Gradually, I improved and gained independence. I eventually had my trach and G-tube removed. My wife and I spent the summer of 2019 traveling again, though our trips now require more planning and accommodations for my health. We do miss the spontaneity of car camping and wondering where the road will take us, but we are so grateful that we have more summers to spend together doing what we love. In August 2019, I underwent a nerve transfer surgery with Dr. Amy Moore to improve function in my left shoulder, right shoulder, and left bicep, and though I do feel stronger in my shoulders, the surgery did not seem to fix my left bicep. Covid-19 has halted my therapies.

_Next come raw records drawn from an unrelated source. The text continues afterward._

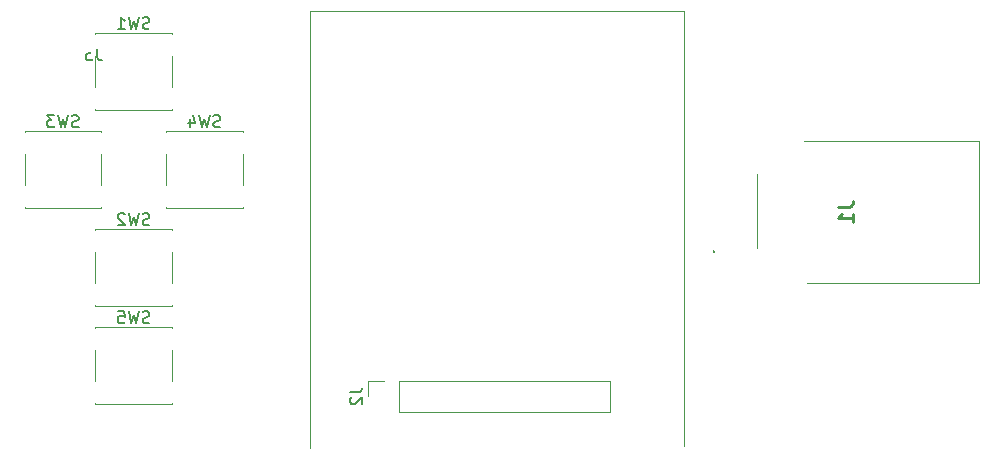
<source format=gbo>
%TF.GenerationSoftware,KiCad,Pcbnew,(5.1.12)-1*%
%TF.CreationDate,2023-03-06T18:53:53+01:00*%
%TF.ProjectId,C4V1,43345631-2e6b-4696-9361-645f70636258,rev?*%
%TF.SameCoordinates,Original*%
%TF.FileFunction,Legend,Bot*%
%TF.FilePolarity,Positive*%
%FSLAX46Y46*%
G04 Gerber Fmt 4.6, Leading zero omitted, Abs format (unit mm)*
G04 Created by KiCad (PCBNEW (5.1.12)-1) date 2023-03-06 18:53:53*
%MOMM*%
%LPD*%
G01*
G04 APERTURE LIST*
%ADD10C,0.120000*%
%ADD11C,0.200000*%
%ADD12C,0.100000*%
%ADD13C,0.150000*%
%ADD14C,0.254000*%
%ADD15R,1.550000X1.300000*%
%ADD16C,2.000000*%
%ADD17C,1.100000*%
%ADD18C,3.900000*%
%ADD19R,2.000000X1.200000*%
%ADD20O,1.700000X1.700000*%
%ADD21R,1.700000X1.700000*%
G04 APERTURE END LIST*
D10*
X80700000Y-99000000D02*
X80700000Y-136000000D01*
X112400000Y-99000000D02*
X80700000Y-99000000D01*
X112400000Y-135800000D02*
X112400000Y-99000000D01*
X68570000Y-109170000D02*
X68570000Y-109200000D01*
X68570000Y-115630000D02*
X68570000Y-115600000D01*
X75030000Y-115630000D02*
X75030000Y-115600000D01*
X75030000Y-109200000D02*
X75030000Y-109170000D01*
X68570000Y-111100000D02*
X68570000Y-113700000D01*
X75030000Y-109170000D02*
X68570000Y-109170000D01*
X75030000Y-111100000D02*
X75030000Y-113700000D01*
X75030000Y-115630000D02*
X68570000Y-115630000D01*
X62570000Y-117470000D02*
X62570000Y-117500000D01*
X62570000Y-123930000D02*
X62570000Y-123900000D01*
X69030000Y-123930000D02*
X69030000Y-123900000D01*
X69030000Y-117500000D02*
X69030000Y-117470000D01*
X62570000Y-119400000D02*
X62570000Y-122000000D01*
X69030000Y-117470000D02*
X62570000Y-117470000D01*
X69030000Y-119400000D02*
X69030000Y-122000000D01*
X69030000Y-123930000D02*
X62570000Y-123930000D01*
D11*
X114900000Y-119400000D02*
G75*
G03*
X114900000Y-119300000I0J50000D01*
G01*
X114900000Y-119300000D02*
G75*
G03*
X114900000Y-119400000I0J-50000D01*
G01*
X114900000Y-119400000D02*
G75*
G03*
X114900000Y-119300000I0J50000D01*
G01*
D12*
X137400000Y-110000000D02*
X137400000Y-122000000D01*
X137400000Y-122000000D02*
X137400000Y-122000000D01*
X137400000Y-122000000D02*
X137400000Y-110000000D01*
X137400000Y-110000000D02*
X137400000Y-110000000D01*
X118600000Y-119000000D02*
X118600000Y-112750000D01*
X118600000Y-112750000D02*
X118600000Y-112750000D01*
X118600000Y-112750000D02*
X118600000Y-119000000D01*
X118600000Y-119000000D02*
X118600000Y-119000000D01*
X122600000Y-110000000D02*
X122600000Y-110000000D01*
X122600000Y-110000000D02*
X137400000Y-110000000D01*
X137400000Y-110000000D02*
X137400000Y-110000000D01*
X137400000Y-110000000D02*
X122600000Y-110000000D01*
X137400000Y-122000000D02*
X137400000Y-122000000D01*
X137400000Y-122000000D02*
X122850000Y-122000000D01*
X122850000Y-122000000D02*
X122850000Y-122000000D01*
X122850000Y-122000000D02*
X137400000Y-122000000D01*
D11*
X114900000Y-119300000D02*
X114900000Y-119300000D01*
X114900000Y-119400000D02*
X114900000Y-119400000D01*
X114900000Y-119300000D02*
X114900000Y-119300000D01*
D10*
X62570000Y-125770000D02*
X62570000Y-125800000D01*
X62570000Y-132230000D02*
X62570000Y-132200000D01*
X69030000Y-132230000D02*
X69030000Y-132200000D01*
X69030000Y-125800000D02*
X69030000Y-125770000D01*
X62570000Y-127700000D02*
X62570000Y-130300000D01*
X69030000Y-125770000D02*
X62570000Y-125770000D01*
X69030000Y-127700000D02*
X69030000Y-130300000D01*
X69030000Y-132230000D02*
X62570000Y-132230000D01*
X56570000Y-109170000D02*
X56570000Y-109200000D01*
X56570000Y-115630000D02*
X56570000Y-115600000D01*
X63030000Y-115630000D02*
X63030000Y-115600000D01*
X63030000Y-109200000D02*
X63030000Y-109170000D01*
X56570000Y-111100000D02*
X56570000Y-113700000D01*
X63030000Y-109170000D02*
X56570000Y-109170000D01*
X63030000Y-111100000D02*
X63030000Y-113700000D01*
X63030000Y-115630000D02*
X56570000Y-115630000D01*
X62570000Y-100870000D02*
X62570000Y-100900000D01*
X62570000Y-107330000D02*
X62570000Y-107300000D01*
X69030000Y-107330000D02*
X69030000Y-107300000D01*
X69030000Y-100900000D02*
X69030000Y-100870000D01*
X62570000Y-102800000D02*
X62570000Y-105400000D01*
X69030000Y-100870000D02*
X62570000Y-100870000D01*
X69030000Y-102800000D02*
X69030000Y-105400000D01*
X69030000Y-107330000D02*
X62570000Y-107330000D01*
X106110000Y-130270000D02*
X106110000Y-132930000D01*
X88270000Y-130270000D02*
X106110000Y-130270000D01*
X88270000Y-132930000D02*
X106110000Y-132930000D01*
X88270000Y-130270000D02*
X88270000Y-132930000D01*
X87000000Y-130270000D02*
X85670000Y-130270000D01*
X85670000Y-130270000D02*
X85670000Y-131600000D01*
D13*
X73133333Y-108754761D02*
X72990476Y-108802380D01*
X72752380Y-108802380D01*
X72657142Y-108754761D01*
X72609523Y-108707142D01*
X72561904Y-108611904D01*
X72561904Y-108516666D01*
X72609523Y-108421428D01*
X72657142Y-108373809D01*
X72752380Y-108326190D01*
X72942857Y-108278571D01*
X73038095Y-108230952D01*
X73085714Y-108183333D01*
X73133333Y-108088095D01*
X73133333Y-107992857D01*
X73085714Y-107897619D01*
X73038095Y-107850000D01*
X72942857Y-107802380D01*
X72704761Y-107802380D01*
X72561904Y-107850000D01*
X72228571Y-107802380D02*
X71990476Y-108802380D01*
X71800000Y-108088095D01*
X71609523Y-108802380D01*
X71371428Y-107802380D01*
X70561904Y-108135714D02*
X70561904Y-108802380D01*
X70800000Y-107754761D02*
X71038095Y-108469047D01*
X70419047Y-108469047D01*
X67133333Y-117054761D02*
X66990476Y-117102380D01*
X66752380Y-117102380D01*
X66657142Y-117054761D01*
X66609523Y-117007142D01*
X66561904Y-116911904D01*
X66561904Y-116816666D01*
X66609523Y-116721428D01*
X66657142Y-116673809D01*
X66752380Y-116626190D01*
X66942857Y-116578571D01*
X67038095Y-116530952D01*
X67085714Y-116483333D01*
X67133333Y-116388095D01*
X67133333Y-116292857D01*
X67085714Y-116197619D01*
X67038095Y-116150000D01*
X66942857Y-116102380D01*
X66704761Y-116102380D01*
X66561904Y-116150000D01*
X66228571Y-116102380D02*
X65990476Y-117102380D01*
X65800000Y-116388095D01*
X65609523Y-117102380D01*
X65371428Y-116102380D01*
X65038095Y-116197619D02*
X64990476Y-116150000D01*
X64895238Y-116102380D01*
X64657142Y-116102380D01*
X64561904Y-116150000D01*
X64514285Y-116197619D01*
X64466666Y-116292857D01*
X64466666Y-116388095D01*
X64514285Y-116530952D01*
X65085714Y-117102380D01*
X64466666Y-117102380D01*
X62733333Y-102152380D02*
X62733333Y-102866666D01*
X62780952Y-103009523D01*
X62876190Y-103104761D01*
X63019047Y-103152380D01*
X63114285Y-103152380D01*
X62352380Y-102152380D02*
X61733333Y-102152380D01*
X62066666Y-102533333D01*
X61923809Y-102533333D01*
X61828571Y-102580952D01*
X61780952Y-102628571D01*
X61733333Y-102723809D01*
X61733333Y-102961904D01*
X61780952Y-103057142D01*
X61828571Y-103104761D01*
X61923809Y-103152380D01*
X62209523Y-103152380D01*
X62304761Y-103104761D01*
X62352380Y-103057142D01*
D14*
X125429523Y-115576666D02*
X126336666Y-115576666D01*
X126518095Y-115516190D01*
X126639047Y-115395238D01*
X126699523Y-115213809D01*
X126699523Y-115092857D01*
X126699523Y-116846666D02*
X126699523Y-116120952D01*
X126699523Y-116483809D02*
X125429523Y-116483809D01*
X125610952Y-116362857D01*
X125731904Y-116241904D01*
X125792380Y-116120952D01*
D13*
X67133333Y-125354761D02*
X66990476Y-125402380D01*
X66752380Y-125402380D01*
X66657142Y-125354761D01*
X66609523Y-125307142D01*
X66561904Y-125211904D01*
X66561904Y-125116666D01*
X66609523Y-125021428D01*
X66657142Y-124973809D01*
X66752380Y-124926190D01*
X66942857Y-124878571D01*
X67038095Y-124830952D01*
X67085714Y-124783333D01*
X67133333Y-124688095D01*
X67133333Y-124592857D01*
X67085714Y-124497619D01*
X67038095Y-124450000D01*
X66942857Y-124402380D01*
X66704761Y-124402380D01*
X66561904Y-124450000D01*
X66228571Y-124402380D02*
X65990476Y-125402380D01*
X65800000Y-124688095D01*
X65609523Y-125402380D01*
X65371428Y-124402380D01*
X64514285Y-124402380D02*
X64990476Y-124402380D01*
X65038095Y-124878571D01*
X64990476Y-124830952D01*
X64895238Y-124783333D01*
X64657142Y-124783333D01*
X64561904Y-124830952D01*
X64514285Y-124878571D01*
X64466666Y-124973809D01*
X64466666Y-125211904D01*
X64514285Y-125307142D01*
X64561904Y-125354761D01*
X64657142Y-125402380D01*
X64895238Y-125402380D01*
X64990476Y-125354761D01*
X65038095Y-125307142D01*
X61133333Y-108754761D02*
X60990476Y-108802380D01*
X60752380Y-108802380D01*
X60657142Y-108754761D01*
X60609523Y-108707142D01*
X60561904Y-108611904D01*
X60561904Y-108516666D01*
X60609523Y-108421428D01*
X60657142Y-108373809D01*
X60752380Y-108326190D01*
X60942857Y-108278571D01*
X61038095Y-108230952D01*
X61085714Y-108183333D01*
X61133333Y-108088095D01*
X61133333Y-107992857D01*
X61085714Y-107897619D01*
X61038095Y-107850000D01*
X60942857Y-107802380D01*
X60704761Y-107802380D01*
X60561904Y-107850000D01*
X60228571Y-107802380D02*
X59990476Y-108802380D01*
X59800000Y-108088095D01*
X59609523Y-108802380D01*
X59371428Y-107802380D01*
X59085714Y-107802380D02*
X58466666Y-107802380D01*
X58800000Y-108183333D01*
X58657142Y-108183333D01*
X58561904Y-108230952D01*
X58514285Y-108278571D01*
X58466666Y-108373809D01*
X58466666Y-108611904D01*
X58514285Y-108707142D01*
X58561904Y-108754761D01*
X58657142Y-108802380D01*
X58942857Y-108802380D01*
X59038095Y-108754761D01*
X59085714Y-108707142D01*
X67133333Y-100454761D02*
X66990476Y-100502380D01*
X66752380Y-100502380D01*
X66657142Y-100454761D01*
X66609523Y-100407142D01*
X66561904Y-100311904D01*
X66561904Y-100216666D01*
X66609523Y-100121428D01*
X66657142Y-100073809D01*
X66752380Y-100026190D01*
X66942857Y-99978571D01*
X67038095Y-99930952D01*
X67085714Y-99883333D01*
X67133333Y-99788095D01*
X67133333Y-99692857D01*
X67085714Y-99597619D01*
X67038095Y-99550000D01*
X66942857Y-99502380D01*
X66704761Y-99502380D01*
X66561904Y-99550000D01*
X66228571Y-99502380D02*
X65990476Y-100502380D01*
X65800000Y-99788095D01*
X65609523Y-100502380D01*
X65371428Y-99502380D01*
X64466666Y-100502380D02*
X65038095Y-100502380D01*
X64752380Y-100502380D02*
X64752380Y-99502380D01*
X64847619Y-99645238D01*
X64942857Y-99740476D01*
X65038095Y-99788095D01*
X84122380Y-131266666D02*
X84836666Y-131266666D01*
X84979523Y-131219047D01*
X85074761Y-131123809D01*
X85122380Y-130980952D01*
X85122380Y-130885714D01*
X84217619Y-131695238D02*
X84170000Y-131742857D01*
X84122380Y-131838095D01*
X84122380Y-132076190D01*
X84170000Y-132171428D01*
X84217619Y-132219047D01*
X84312857Y-132266666D01*
X84408095Y-132266666D01*
X84550952Y-132219047D01*
X85122380Y-131647619D01*
X85122380Y-132266666D01*
%LPC*%
D15*
X67825000Y-114650000D03*
X67825000Y-110150000D03*
X75775000Y-110150000D03*
X75775000Y-114650000D03*
X61825000Y-122950000D03*
X61825000Y-118450000D03*
X69775000Y-118450000D03*
X69775000Y-122950000D03*
D16*
X70020000Y-98120000D03*
X67480000Y-98120000D03*
X64940000Y-98120000D03*
X62400000Y-98120000D03*
X59860000Y-98120000D03*
D17*
X119600000Y-113750000D03*
X119600000Y-118250000D03*
D18*
X119600000Y-110150000D03*
X119600000Y-121850000D03*
D19*
X117000000Y-112500000D03*
X117000000Y-115000000D03*
X117000000Y-117000000D03*
X117000000Y-119500000D03*
D15*
X61825000Y-131250000D03*
X61825000Y-126750000D03*
X69775000Y-126750000D03*
X69775000Y-131250000D03*
X55825000Y-114650000D03*
X55825000Y-110150000D03*
X63775000Y-110150000D03*
X63775000Y-114650000D03*
X61825000Y-106350000D03*
X61825000Y-101850000D03*
X69775000Y-101850000D03*
X69775000Y-106350000D03*
D20*
X104780000Y-131600000D03*
X102240000Y-131600000D03*
X99700000Y-131600000D03*
X97160000Y-131600000D03*
X94620000Y-131600000D03*
X92080000Y-131600000D03*
X89540000Y-131600000D03*
D21*
X87000000Y-131600000D03*
M02*

</source>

I have adjusted well to life after AFM even with some remaining paralysis and weakness. People are always shocked that I handle my diagnosis and disability in such good spirits. Some days it is painful to imagine the life we could have had if a virus had not interrupted our reality. I know there are things I wanted to do in life that will never be possible for me again, at least in the way I imagined. But every day I am incredibly happy to be alive and to have the love and support of those around me. I am grateful for the wife that held my hand through the worst life had to offer us. I couldn’t have asked for a better or more loyal partner. I am grateful for the doctors, nurses, respiratory therapists, physical therapists, occupational therapists, speech therapists, certified nursing assistants, and other hospital staff that helped me heal. I am grateful for the company and support of our family and friends. And I am grateful that I still have a lot of life left to live, and I can’t wait to see what challenge life will give us next. I know whatever it is, Bridget and I will tackle it together like a team.